Exercise description:
Filter the listing down to the lines containing the word "production".
[Opening Recorded information section]
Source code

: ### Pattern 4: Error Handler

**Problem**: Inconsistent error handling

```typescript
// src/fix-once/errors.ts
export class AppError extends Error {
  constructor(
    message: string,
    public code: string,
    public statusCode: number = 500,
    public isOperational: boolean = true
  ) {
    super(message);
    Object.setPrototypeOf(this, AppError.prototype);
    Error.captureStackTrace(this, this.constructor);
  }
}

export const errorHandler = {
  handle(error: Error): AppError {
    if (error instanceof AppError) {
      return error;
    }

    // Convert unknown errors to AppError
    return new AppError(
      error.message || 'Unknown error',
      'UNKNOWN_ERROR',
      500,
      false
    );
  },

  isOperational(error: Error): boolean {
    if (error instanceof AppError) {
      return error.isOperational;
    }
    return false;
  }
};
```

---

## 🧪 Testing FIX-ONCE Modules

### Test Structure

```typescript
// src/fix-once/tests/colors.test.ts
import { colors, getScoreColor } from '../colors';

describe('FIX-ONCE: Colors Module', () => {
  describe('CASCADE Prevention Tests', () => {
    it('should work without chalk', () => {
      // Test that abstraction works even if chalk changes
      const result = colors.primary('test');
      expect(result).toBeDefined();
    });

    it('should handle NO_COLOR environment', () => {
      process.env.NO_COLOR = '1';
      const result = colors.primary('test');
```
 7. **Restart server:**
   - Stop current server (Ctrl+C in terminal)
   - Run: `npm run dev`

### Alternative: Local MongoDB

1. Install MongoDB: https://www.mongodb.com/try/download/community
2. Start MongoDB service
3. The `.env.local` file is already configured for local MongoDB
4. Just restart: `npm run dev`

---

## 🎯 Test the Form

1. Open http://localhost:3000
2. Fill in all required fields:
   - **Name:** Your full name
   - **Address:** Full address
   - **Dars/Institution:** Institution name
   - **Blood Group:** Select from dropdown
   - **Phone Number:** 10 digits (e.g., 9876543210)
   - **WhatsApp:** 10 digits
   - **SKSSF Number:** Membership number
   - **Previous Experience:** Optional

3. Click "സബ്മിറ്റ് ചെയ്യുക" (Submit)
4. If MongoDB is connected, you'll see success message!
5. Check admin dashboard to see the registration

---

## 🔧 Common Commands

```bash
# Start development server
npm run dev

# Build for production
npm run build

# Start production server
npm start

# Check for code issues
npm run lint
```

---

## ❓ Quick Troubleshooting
[Closing Recorded information section]
Response to the exercise:
# Build for production
# Start production server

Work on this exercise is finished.